* _GOAL OF THE EXERCISE_:
Each line of the records that includes "from" should be found and copied.

BEGIN

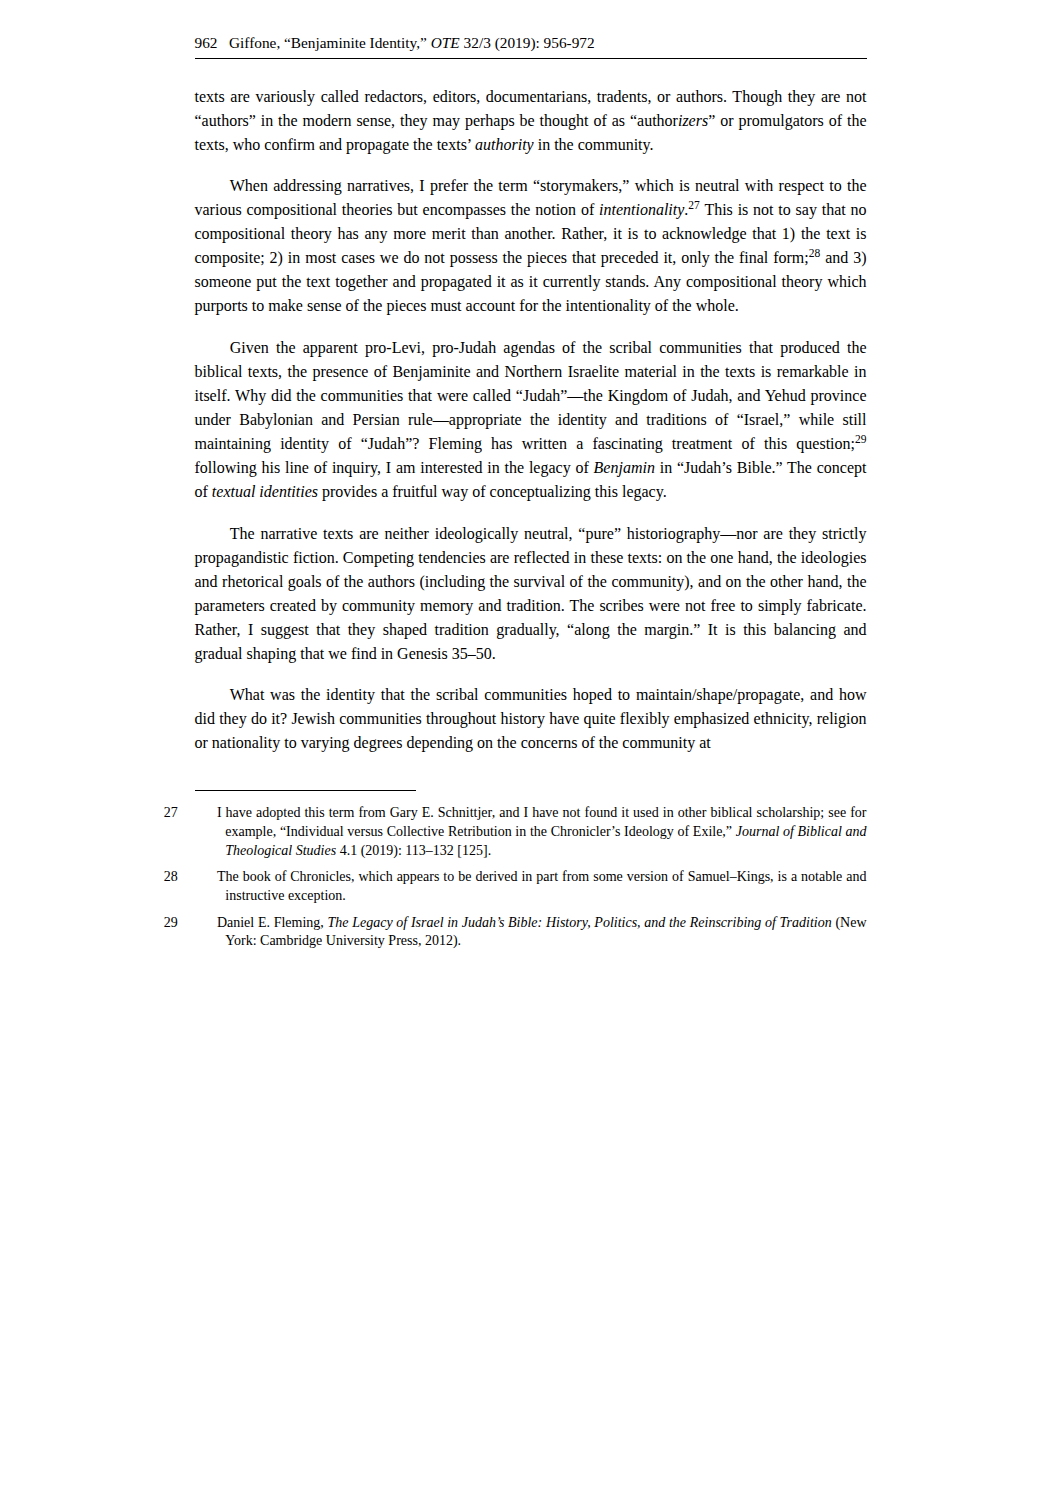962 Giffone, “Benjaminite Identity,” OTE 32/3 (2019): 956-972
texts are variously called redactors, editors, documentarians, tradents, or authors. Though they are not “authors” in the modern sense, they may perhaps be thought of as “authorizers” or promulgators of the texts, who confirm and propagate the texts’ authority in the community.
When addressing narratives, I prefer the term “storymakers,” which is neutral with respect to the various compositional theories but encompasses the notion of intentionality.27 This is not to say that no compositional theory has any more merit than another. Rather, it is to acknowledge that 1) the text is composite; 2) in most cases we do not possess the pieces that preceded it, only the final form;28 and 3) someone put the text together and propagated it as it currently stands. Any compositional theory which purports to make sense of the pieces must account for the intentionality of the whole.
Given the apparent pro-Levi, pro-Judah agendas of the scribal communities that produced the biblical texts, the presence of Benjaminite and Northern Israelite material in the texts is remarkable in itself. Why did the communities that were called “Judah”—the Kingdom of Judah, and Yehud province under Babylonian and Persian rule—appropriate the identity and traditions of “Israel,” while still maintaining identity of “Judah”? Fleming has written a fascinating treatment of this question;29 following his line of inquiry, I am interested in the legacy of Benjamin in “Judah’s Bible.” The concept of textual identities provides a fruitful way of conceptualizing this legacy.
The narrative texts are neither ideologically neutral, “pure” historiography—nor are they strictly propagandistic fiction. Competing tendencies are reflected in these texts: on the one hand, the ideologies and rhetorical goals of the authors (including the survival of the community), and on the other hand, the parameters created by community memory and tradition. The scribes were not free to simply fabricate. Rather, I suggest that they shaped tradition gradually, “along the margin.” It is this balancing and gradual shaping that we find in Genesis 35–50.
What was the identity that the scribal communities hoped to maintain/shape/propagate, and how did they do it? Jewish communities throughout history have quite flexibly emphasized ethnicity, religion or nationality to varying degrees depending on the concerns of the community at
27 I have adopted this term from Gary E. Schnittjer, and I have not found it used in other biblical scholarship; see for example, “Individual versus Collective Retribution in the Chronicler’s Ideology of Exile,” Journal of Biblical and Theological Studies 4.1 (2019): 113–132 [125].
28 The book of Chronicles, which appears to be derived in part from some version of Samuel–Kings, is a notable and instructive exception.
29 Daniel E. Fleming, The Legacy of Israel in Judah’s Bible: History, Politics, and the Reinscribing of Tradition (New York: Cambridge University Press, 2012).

END

* _RESPONSE AREA_:
27 I have adopted this term from Gary E. Schnittjer, and I have not found it used in other biblical scholarship; see for example, “Individual versus Collective Retribution in the Chronicler’s Ideology of Exile,” Journal of Biblical and Theological Studies 4.1 (2019): 113–132 [125].
28 The book of Chronicles, which appears to be derived in part from some version of Samuel–Kings, is a notable and instructive exception.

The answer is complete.